Go over the records and copy every line with the string "lines".

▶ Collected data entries
# # #
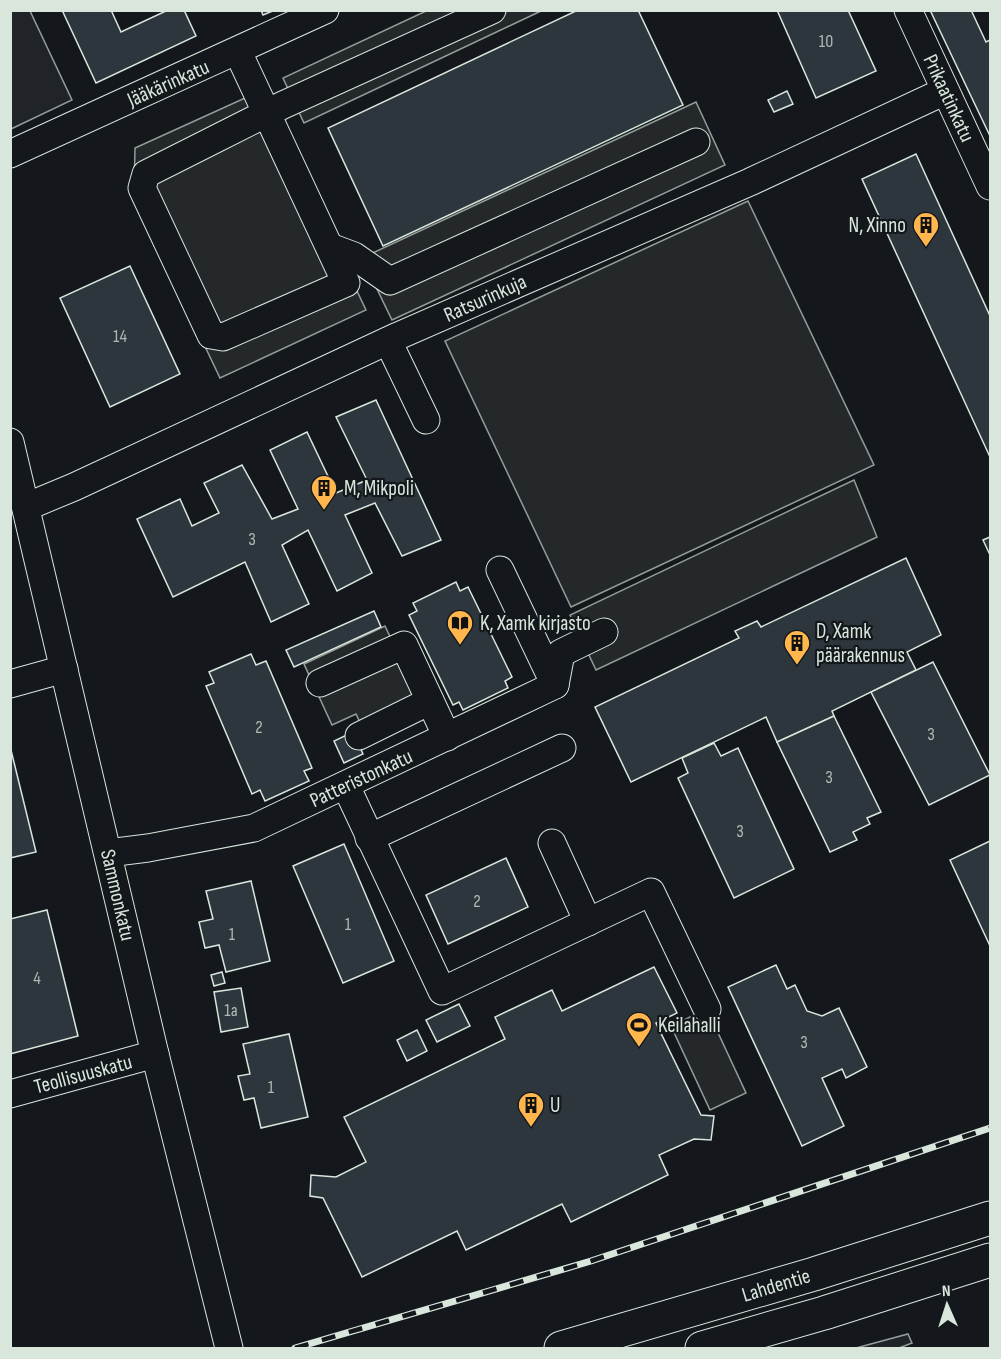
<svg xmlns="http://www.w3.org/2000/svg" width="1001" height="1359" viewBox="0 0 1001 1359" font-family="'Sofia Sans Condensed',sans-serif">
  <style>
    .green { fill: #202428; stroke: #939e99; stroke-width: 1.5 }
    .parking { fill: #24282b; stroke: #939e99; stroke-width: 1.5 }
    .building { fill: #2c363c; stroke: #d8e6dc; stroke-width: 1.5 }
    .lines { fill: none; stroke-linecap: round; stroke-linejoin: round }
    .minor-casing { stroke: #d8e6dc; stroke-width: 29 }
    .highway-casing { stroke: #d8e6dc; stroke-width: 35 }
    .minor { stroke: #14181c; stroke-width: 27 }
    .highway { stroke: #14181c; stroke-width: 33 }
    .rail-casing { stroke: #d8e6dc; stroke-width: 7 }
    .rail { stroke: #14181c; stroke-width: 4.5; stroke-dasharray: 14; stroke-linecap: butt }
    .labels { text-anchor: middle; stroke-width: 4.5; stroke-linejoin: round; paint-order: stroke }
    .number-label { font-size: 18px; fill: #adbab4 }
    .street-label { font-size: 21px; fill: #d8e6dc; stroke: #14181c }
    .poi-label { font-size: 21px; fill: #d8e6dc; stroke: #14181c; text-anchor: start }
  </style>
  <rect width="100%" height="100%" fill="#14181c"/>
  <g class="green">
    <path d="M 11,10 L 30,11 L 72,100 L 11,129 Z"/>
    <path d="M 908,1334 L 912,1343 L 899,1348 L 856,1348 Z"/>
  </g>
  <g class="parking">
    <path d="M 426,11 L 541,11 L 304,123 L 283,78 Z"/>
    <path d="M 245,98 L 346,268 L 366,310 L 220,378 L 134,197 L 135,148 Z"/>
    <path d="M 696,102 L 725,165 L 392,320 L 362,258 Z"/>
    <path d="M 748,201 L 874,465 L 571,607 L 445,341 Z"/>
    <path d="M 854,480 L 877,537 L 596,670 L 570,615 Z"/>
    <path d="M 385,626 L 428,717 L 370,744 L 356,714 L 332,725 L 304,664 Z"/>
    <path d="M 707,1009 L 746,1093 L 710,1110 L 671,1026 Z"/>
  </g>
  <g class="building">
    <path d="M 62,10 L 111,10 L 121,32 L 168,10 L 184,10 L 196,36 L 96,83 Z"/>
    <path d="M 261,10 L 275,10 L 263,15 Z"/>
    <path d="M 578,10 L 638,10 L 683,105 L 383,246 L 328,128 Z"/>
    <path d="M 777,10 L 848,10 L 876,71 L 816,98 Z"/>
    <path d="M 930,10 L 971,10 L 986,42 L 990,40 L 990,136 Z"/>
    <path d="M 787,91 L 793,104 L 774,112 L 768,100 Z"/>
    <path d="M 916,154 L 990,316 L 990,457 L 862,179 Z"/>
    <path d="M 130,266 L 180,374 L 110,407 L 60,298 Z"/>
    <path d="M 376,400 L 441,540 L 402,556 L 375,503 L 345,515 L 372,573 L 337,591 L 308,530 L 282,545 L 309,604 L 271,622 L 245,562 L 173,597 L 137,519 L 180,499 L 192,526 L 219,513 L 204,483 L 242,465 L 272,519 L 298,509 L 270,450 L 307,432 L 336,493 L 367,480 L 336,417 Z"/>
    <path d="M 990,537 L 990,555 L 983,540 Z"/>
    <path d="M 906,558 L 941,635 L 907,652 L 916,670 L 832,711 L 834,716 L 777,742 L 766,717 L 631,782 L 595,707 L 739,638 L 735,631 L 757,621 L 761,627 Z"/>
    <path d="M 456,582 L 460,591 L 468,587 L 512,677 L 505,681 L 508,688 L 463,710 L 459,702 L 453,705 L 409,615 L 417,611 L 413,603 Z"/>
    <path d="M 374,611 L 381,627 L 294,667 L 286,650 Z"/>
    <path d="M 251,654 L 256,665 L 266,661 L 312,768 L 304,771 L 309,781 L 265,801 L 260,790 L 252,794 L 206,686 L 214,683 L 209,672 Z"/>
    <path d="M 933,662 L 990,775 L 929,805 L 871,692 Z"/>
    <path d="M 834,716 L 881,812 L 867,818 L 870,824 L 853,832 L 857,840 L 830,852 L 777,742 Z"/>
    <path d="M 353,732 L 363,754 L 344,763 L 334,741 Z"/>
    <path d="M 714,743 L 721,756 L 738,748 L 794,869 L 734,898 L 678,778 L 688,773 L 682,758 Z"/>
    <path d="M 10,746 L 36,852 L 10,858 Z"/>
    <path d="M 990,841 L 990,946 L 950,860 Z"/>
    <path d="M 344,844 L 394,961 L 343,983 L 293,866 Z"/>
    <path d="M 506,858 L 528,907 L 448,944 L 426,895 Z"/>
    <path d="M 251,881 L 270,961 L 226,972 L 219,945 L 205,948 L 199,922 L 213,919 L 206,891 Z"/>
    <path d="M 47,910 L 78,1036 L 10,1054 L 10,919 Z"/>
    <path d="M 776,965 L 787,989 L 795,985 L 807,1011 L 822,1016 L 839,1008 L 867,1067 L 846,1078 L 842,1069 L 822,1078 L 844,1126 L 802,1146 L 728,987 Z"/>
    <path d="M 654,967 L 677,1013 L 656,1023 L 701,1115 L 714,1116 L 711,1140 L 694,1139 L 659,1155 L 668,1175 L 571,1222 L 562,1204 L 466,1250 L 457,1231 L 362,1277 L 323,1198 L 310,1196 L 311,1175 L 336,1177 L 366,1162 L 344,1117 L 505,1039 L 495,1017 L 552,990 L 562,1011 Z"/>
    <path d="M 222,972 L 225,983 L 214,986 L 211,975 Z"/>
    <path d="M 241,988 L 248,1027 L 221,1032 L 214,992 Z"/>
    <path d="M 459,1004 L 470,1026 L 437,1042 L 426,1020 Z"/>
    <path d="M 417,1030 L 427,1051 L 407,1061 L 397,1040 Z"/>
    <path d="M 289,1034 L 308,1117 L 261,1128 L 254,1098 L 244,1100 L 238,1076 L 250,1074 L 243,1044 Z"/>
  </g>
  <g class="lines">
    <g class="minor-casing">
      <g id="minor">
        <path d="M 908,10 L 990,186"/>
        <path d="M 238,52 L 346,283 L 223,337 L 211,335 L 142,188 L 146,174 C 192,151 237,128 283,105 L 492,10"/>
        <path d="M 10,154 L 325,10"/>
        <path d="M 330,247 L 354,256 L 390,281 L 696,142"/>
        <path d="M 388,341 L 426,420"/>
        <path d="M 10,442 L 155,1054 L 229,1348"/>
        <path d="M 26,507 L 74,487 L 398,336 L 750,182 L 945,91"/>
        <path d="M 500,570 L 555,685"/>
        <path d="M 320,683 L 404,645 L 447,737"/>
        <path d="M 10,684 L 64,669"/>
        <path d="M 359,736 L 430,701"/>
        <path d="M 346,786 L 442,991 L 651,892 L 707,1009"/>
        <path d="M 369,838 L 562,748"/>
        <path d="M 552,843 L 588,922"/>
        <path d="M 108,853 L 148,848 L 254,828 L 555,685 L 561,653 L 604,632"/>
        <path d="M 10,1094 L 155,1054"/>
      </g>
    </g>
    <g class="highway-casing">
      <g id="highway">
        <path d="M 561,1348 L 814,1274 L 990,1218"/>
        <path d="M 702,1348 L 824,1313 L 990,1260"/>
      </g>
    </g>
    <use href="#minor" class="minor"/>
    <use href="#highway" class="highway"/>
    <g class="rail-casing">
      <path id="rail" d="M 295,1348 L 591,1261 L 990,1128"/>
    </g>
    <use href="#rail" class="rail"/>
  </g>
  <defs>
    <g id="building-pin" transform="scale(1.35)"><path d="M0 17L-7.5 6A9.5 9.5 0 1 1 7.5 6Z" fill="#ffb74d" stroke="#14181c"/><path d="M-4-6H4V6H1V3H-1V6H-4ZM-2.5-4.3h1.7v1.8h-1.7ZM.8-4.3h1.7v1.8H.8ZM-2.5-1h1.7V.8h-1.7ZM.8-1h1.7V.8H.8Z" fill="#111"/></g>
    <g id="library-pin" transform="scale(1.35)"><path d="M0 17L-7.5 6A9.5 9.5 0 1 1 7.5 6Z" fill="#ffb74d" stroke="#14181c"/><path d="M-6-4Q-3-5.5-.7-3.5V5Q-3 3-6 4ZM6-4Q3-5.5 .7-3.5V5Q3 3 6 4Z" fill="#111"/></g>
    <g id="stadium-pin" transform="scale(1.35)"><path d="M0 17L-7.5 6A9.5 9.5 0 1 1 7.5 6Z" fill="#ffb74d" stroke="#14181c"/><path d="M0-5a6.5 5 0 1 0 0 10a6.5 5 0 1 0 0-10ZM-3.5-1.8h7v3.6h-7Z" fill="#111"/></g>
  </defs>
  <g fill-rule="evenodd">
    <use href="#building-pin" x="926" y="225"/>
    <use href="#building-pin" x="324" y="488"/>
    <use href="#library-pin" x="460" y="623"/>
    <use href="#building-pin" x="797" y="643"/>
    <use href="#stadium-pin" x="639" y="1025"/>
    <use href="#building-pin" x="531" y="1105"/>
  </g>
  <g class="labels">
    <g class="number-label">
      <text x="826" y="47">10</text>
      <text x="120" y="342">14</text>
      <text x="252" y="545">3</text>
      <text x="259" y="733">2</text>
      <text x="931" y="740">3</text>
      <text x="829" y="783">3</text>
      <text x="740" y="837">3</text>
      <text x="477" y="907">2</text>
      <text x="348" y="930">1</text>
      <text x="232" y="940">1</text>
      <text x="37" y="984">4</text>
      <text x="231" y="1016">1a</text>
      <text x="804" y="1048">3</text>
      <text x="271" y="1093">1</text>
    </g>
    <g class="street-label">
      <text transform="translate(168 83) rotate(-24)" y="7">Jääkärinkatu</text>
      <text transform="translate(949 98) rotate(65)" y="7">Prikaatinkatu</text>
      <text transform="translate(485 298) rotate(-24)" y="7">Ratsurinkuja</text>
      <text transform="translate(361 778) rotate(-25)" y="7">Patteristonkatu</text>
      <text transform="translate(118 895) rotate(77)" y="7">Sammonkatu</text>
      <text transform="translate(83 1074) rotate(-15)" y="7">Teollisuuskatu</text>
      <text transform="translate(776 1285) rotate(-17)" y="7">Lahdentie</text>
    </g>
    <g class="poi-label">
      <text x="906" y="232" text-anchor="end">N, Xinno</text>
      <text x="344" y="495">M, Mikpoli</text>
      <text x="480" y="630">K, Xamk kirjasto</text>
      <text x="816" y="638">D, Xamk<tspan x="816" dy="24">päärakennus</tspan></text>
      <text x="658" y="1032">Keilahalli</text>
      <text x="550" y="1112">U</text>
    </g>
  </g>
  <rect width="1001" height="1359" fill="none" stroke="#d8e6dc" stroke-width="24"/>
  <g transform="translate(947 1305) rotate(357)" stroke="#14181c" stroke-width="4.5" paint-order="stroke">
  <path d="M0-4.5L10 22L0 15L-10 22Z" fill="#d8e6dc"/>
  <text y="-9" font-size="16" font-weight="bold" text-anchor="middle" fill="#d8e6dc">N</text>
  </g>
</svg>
# # #
▶ Task output
    .lines { fill: none; stroke-linecap: round; stroke-linejoin: round }
  <g class="lines">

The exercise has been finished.